Care provider talking to a senior woman during home visit

A study of more than half a million people in the UK and Canada has linked social isolation to signs of Alzheimer’s disease and related dementias (ADRD).

The researchers examined data on more than 500,000 UK Biobank participants and 30,097 people enrolled in the Canadian Longitudinal Study of Aging. Participants were asked about loneliness, social interaction frequency and social support.

Many lifestyle factors previously associated with ADRD, such as smoking, drinking alcohol, sleep disturbance and low physical activity, were tied to loneliness and lack of social support, the data showed.
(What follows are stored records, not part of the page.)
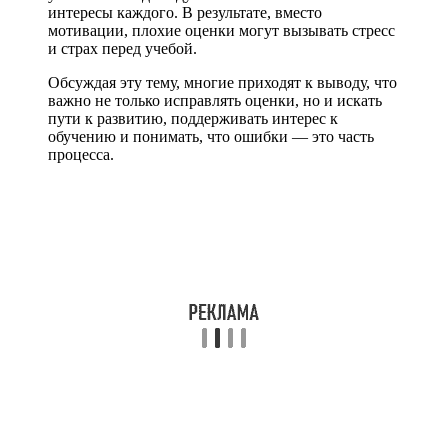
интересы каждого. В результате, вместо
мотивации, плохие оценки могут вызывать стресс
и страх перед учебой.
Обсуждая эту тему, многие приходят к выводу, что
важно не только исправлять оценки, но и искать
пути к развитию, поддерживать интерес к
обучению и понимать, что ошибки — это часть
процесса.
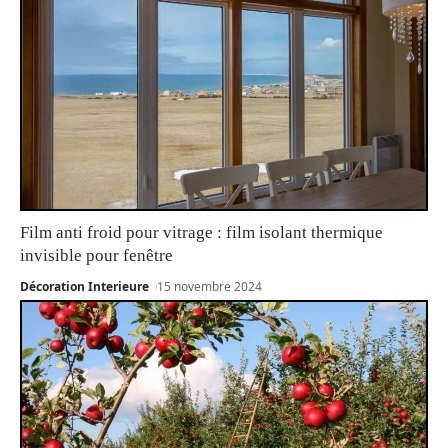
Film anti froid pour vitrage : film isolant thermique
invisible pour fenêtre
Décoration Interieure
15 novembre 2024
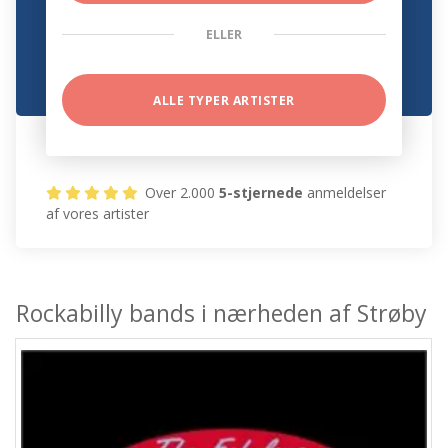
ELLER
ALLE TYPER ARTISTER
Over 2.000
5-stjernede
anmeldelser
af vores artister
Rockabilly bands i nærheden af Strøby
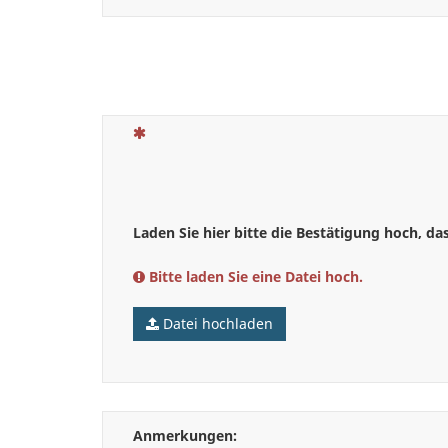
(Dies ist eine Pflichtfrage.)
Laden Sie hier bitte die Bestätigung hoch, da
Bitte laden Sie eine Datei hoch.
Datei hochladen
Anmerkungen:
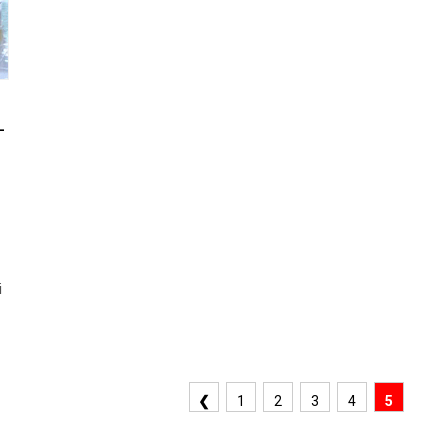
-
i
❮
1
2
3
4
5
In addition, participants who reported having physical and mental health conditions linked to ADRD, including cardiovascular disease, vision or hearing impairment, diabetes or depression, were more likely to have subjective and objective social isolation, the researchers found.

The results underscore the potential importance of subjective and objective social isolation in contributing to ADRD, said, Danilo Bzdok, MD, PhD, of McGill University in Canada, and colleagues. The need to attend to these factors is especially true among the elderly, and clinicians and policy makers should take note, they added. 

“Compared to other ADRD risk factors, such as ApoE4 genotype, social isolation is arguably easier to modify, and therefore particularly promising to target and alter,” they concluded.